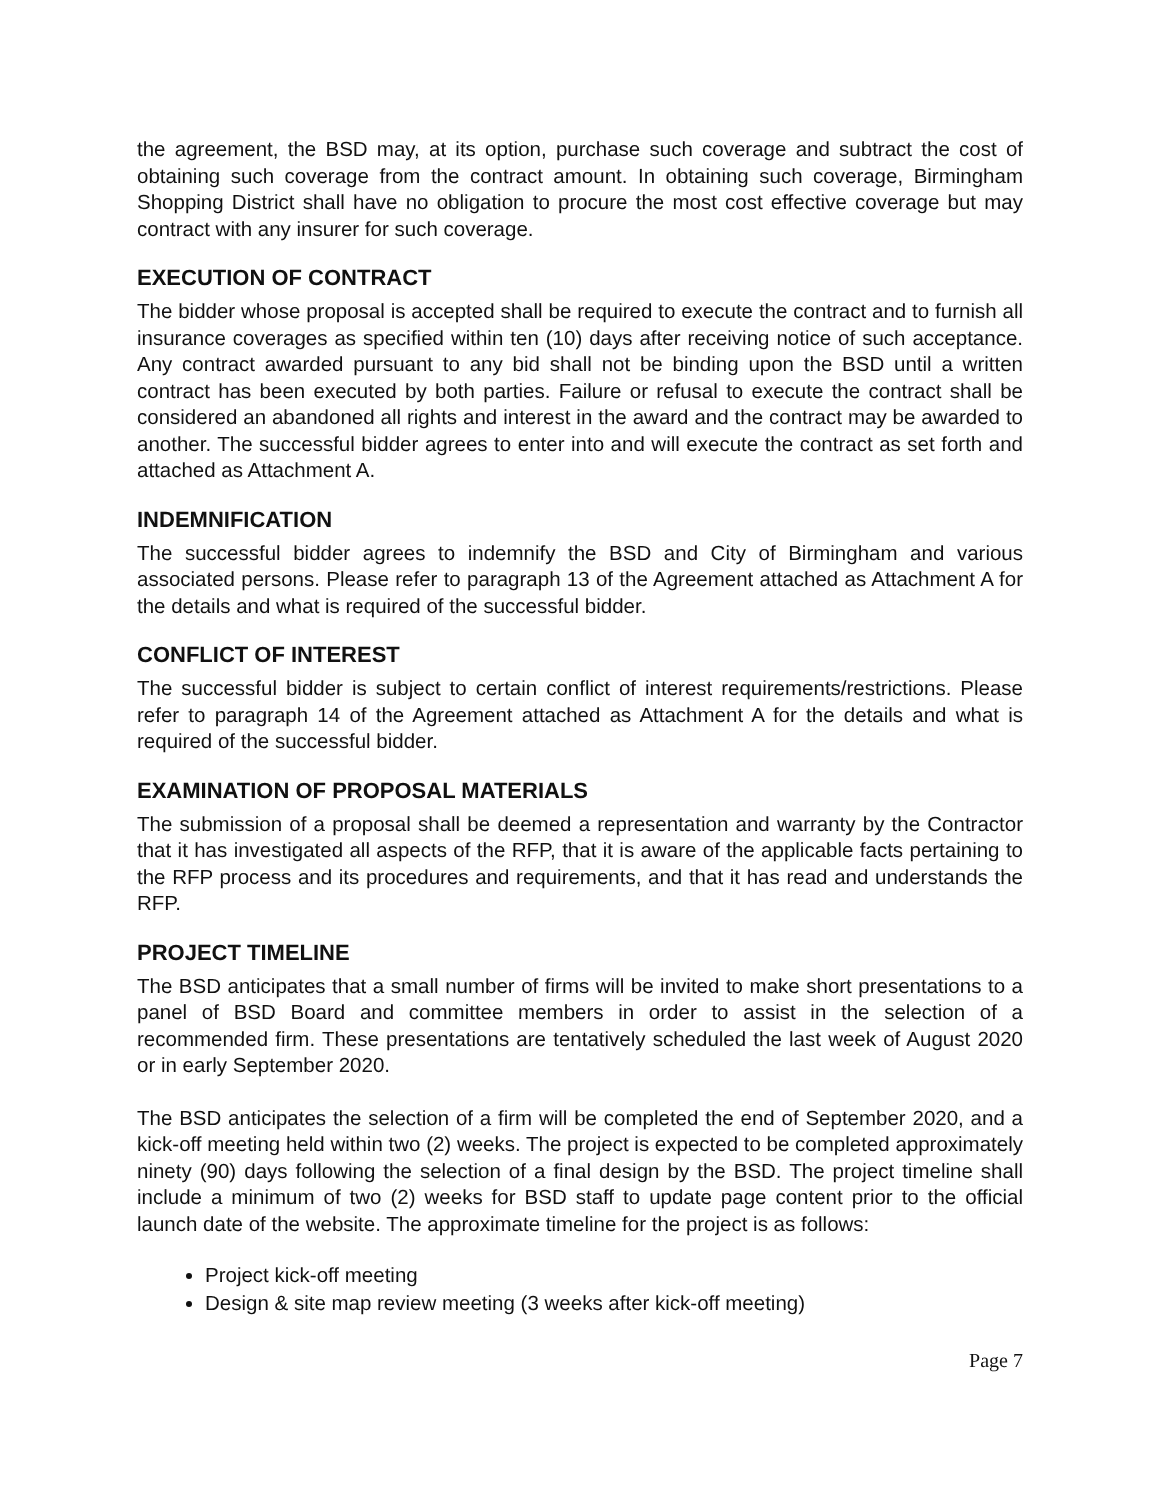the agreement, the BSD may, at its option, purchase such coverage and subtract the cost of obtaining such coverage from the contract amount. In obtaining such coverage, Birmingham Shopping District shall have no obligation to procure the most cost effective coverage but may contract with any insurer for such coverage.
EXECUTION OF CONTRACT
The bidder whose proposal is accepted shall be required to execute the contract and to furnish all insurance coverages as specified within ten (10) days after receiving notice of such acceptance. Any contract awarded pursuant to any bid shall not be binding upon the BSD until a written contract has been executed by both parties. Failure or refusal to execute the contract shall be considered an abandoned all rights and interest in the award and the contract may be awarded to another. The successful bidder agrees to enter into and will execute the contract as set forth and attached as Attachment A.
INDEMNIFICATION
The successful bidder agrees to indemnify the BSD and City of Birmingham and various associated persons. Please refer to paragraph 13 of the Agreement attached as Attachment A for the details and what is required of the successful bidder.
CONFLICT OF INTEREST
The successful bidder is subject to certain conflict of interest requirements/restrictions. Please refer to paragraph 14 of the Agreement attached as Attachment A for the details and what is required of the successful bidder.
EXAMINATION OF PROPOSAL MATERIALS
The submission of a proposal shall be deemed a representation and warranty by the Contractor that it has investigated all aspects of the RFP, that it is aware of the applicable facts pertaining to the RFP process and its procedures and requirements, and that it has read and understands the RFP.
PROJECT TIMELINE
The BSD anticipates that a small number of firms will be invited to make short presentations to a panel of BSD Board and committee members in order to assist in the selection of a recommended firm. These presentations are tentatively scheduled the last week of August 2020 or in early September 2020.
The BSD anticipates the selection of a firm will be completed the end of September 2020, and a kick-off meeting held within two (2) weeks. The project is expected to be completed approximately ninety (90) days following the selection of a final design by the BSD. The project timeline shall include a minimum of two (2) weeks for BSD staff to update page content prior to the official launch date of the website. The approximate timeline for the project is as follows:
Project kick-off meeting
Design & site map review meeting (3 weeks after kick-off meeting)
Page 7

....

_TASK INSTRUCTIONS:_ The required output is every line from the one with "The submission of" to the final line of the entries, repeated exactly and with nothing else.

_RESPONSE AREA:_
The submission of a proposal shall be deemed a representation and warranty by the Contractor that it has investigated all aspects of the RFP, that it is aware of the applicable facts pertaining to the RFP process and its procedures and requirements, and that it has read and understands the RFP.
PROJECT TIMELINE
The BSD anticipates that a small number of firms will be invited to make short presentations to a panel of BSD Board and committee members in order to assist in the selection of a recommended firm. These presentations are tentatively scheduled the last week of August 2020 or in early September 2020.
The BSD anticipates the selection of a firm will be completed the end of September 2020, and a kick-off meeting held within two (2) weeks. The project is expected to be completed approximately ninety (90) days following the selection of a final design by the BSD. The project timeline shall include a minimum of two (2) weeks for BSD staff to update page content prior to the official launch date of the website. The approximate timeline for the project is as follows:
Project kick-off meeting
Design & site map review meeting (3 weeks after kick-off meeting)
Page 7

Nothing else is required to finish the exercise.